Friday Links | December 23, 2011

Now that president Saleh has agreed to step down, this could be the moment to ban child marriage in Yemen, Nadya Khalife argues. But the unrest and instability has put the whole issue of child marriage on back burner, according to a report by Human Rights Watch.

Last week, the Egyptian unrest has been in the news, and the picture of a woman, ripped of her clothes and showing a blue bra, has been making headlines. Rights watchdogs say that women are systematically targeted.

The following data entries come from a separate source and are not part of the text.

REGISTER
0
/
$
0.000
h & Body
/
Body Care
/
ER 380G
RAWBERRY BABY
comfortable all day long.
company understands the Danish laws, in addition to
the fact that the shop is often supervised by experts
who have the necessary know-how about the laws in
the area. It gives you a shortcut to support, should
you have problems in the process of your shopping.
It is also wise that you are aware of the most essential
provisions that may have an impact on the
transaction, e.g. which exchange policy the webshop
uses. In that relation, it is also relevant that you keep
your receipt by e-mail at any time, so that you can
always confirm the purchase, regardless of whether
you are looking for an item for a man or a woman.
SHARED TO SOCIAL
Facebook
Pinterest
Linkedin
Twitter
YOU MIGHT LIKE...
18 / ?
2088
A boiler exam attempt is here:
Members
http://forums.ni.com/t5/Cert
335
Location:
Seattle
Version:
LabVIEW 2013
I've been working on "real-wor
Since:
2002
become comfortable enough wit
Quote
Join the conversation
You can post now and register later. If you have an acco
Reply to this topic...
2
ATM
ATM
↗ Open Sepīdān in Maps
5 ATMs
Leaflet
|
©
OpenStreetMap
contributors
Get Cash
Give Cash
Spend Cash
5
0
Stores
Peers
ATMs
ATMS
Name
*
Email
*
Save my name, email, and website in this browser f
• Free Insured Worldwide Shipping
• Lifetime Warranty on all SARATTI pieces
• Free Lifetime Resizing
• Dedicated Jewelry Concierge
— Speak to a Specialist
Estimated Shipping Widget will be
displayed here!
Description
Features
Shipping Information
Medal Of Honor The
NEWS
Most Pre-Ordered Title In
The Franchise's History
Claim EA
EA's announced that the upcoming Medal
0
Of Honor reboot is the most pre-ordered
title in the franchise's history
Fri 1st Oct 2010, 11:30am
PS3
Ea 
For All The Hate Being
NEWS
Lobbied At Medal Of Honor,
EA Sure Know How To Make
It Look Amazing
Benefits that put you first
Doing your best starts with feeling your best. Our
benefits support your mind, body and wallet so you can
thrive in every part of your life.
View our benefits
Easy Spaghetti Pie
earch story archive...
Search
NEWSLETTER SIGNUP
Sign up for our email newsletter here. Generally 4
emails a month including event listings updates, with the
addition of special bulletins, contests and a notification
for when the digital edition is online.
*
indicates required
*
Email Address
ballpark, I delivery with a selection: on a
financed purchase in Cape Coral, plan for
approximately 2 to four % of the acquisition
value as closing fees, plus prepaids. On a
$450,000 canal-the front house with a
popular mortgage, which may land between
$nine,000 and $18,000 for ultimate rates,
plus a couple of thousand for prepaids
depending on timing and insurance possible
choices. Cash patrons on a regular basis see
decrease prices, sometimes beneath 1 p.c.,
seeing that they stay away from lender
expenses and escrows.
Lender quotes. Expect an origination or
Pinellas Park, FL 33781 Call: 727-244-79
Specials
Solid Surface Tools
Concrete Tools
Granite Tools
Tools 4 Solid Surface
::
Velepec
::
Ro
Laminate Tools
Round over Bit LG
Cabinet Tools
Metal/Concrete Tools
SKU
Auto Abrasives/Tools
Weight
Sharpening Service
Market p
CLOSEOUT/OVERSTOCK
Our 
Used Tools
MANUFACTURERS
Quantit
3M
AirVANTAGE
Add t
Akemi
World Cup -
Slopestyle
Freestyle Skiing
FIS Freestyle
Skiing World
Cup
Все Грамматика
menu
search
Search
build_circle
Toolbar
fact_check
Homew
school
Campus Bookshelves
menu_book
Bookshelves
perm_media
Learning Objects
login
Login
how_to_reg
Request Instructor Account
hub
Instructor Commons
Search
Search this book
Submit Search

Thousands of women went to the streets and protested against the army violence.  Some wonder if the footage is authentic. The real question though, according to one Muslim sheikh, is: “Why was she there in the first place?“  Victim-blaming at its finest.

Fear of losing custody of their children is the main reason that many Saudi women decide to stay in unhappy marriages. In the KSA, custody battles are almost always won by the father.

Bahrain police arrested rights activist Zainab al Khawaja during a sit-in, last week. Another woman, Masooma al-Sayed, was arrested during another sit-in. Both Zainab and Masooma were released on bail on Tuesday.

Trinidad and Tobago’s Newsday interviews local Muslim artist Navita Siddiqah Hanooman on her inspirations and future goals.

Amie Sofia Ahmed is the winner of Malaysia’s Solehah TV show, which aimed at finding the best female Islamic preacher in Malaysia. The station is thinking of running this show again and including international contestants. Anyone up for it?

Now that a new era is starting in Iraq, question is what this will mean for Iraqi women and their rights.

A Bangladeshi husband cut off the fingers of his wife, who enrolled into higher education without his permission. She is determined though to continue her studies, without her husband. May Allah ease her pain and give her strength!

Just in the first nine months of 2011, the number of Pakistani honor killings reaches 675.

The government of Quebec, Canada, will allow female prison guards to wear hijab on the job, following a complaint four years ago.

A sharp rise in rape cases in Somalia’s camps create a climate of fear.

A Kuwaiti woman had her car smashed, because she ignored an admirer. Harassment of women is an increasing problem in the Gulf State, the usual punishment: getting your head shaved. That will teach them!

The Guardian features a “conversation” with two Arab women on the Arab Spring and its conquences for Arab women. Another article on the Arab Spring and women focuses on women in Libya, Tunisia and Egypt, and their thoughts on the future of women in their countries. A newsletter from The School for Conflict Analysis and Resolution features a piece on the portrayal of women during the Arab Spring.

FIFA is considering changing its laws so women can wear hijab on the soccer field.

Some of Fiji’s Muslim women will provide meals for female prisoners to spread the ’holiday cheer’.

Zainab Magdy explores the power of story telling, from a feminist perspective and in the context of post-Mubarak Egypt.

The National features a piece on Pakistani activist and 2005 Nobel Peace Price Nominee Maryam Bibi.

In the UK, a baby girl, born out of wedlock from an affair between a married Muslim man and an unmarried Muslim woman has to be adopted, a court ordered. The mother had already given up the child for adoption, but when the father found out about the child, he wanted custody. Out of fear that the child would become victim of a honor killing, the court deemed adoption the best option.

Aisha Khan, the KU student who was reported missing last week, is found and safe. Details around her disappearance are still unclear, but thank God for the good news!

In Morocco, an increasing number of women propose to men whom they would like to see as their future husbands.

77 years after women gained the right to vote in Turkey, women are still struggling for gender equality in politics.

A national Pakistani Peace Prize is named after 13-year old Malala Yousafzai, who defied the odds, decided to acquire education and helped others to do so as well.

In Saudi Arabia they are counting down, in about one and a half week, all lingerie stores have to employ women, and only women. Some stores have stopped selling lingerie, so that they don’t have to comply with this new law.

A BBC video report tackles the question why an increasing number Pakistani women, and especially the younger ones, are covering their faces.

The Guardian’s shortlist of women 0f the year 2011 features also some Muslim women.

Veena Malik, the ‘I was not nude’ model/actress on the Indian FHM cover, disappeared last week, re-emerged from a 30 hour ‘beauty sleep’ and a had a fatwa issued on her and her actions. A successful week, I would say.

  • Duff

    “FIFA is considering changing its laws so women can wear hijab on the soccer field.”

    If women soccer players choose to wear hijab on the field then they should be able to do so imo. But the cynical part of me, thinks any move by FIFA to change its laws will just act as complicit approval for Iran to FORCE its players to wear MANDATORY hijab as they do atm. Forcing women to wear religious symbols against their will, not cool.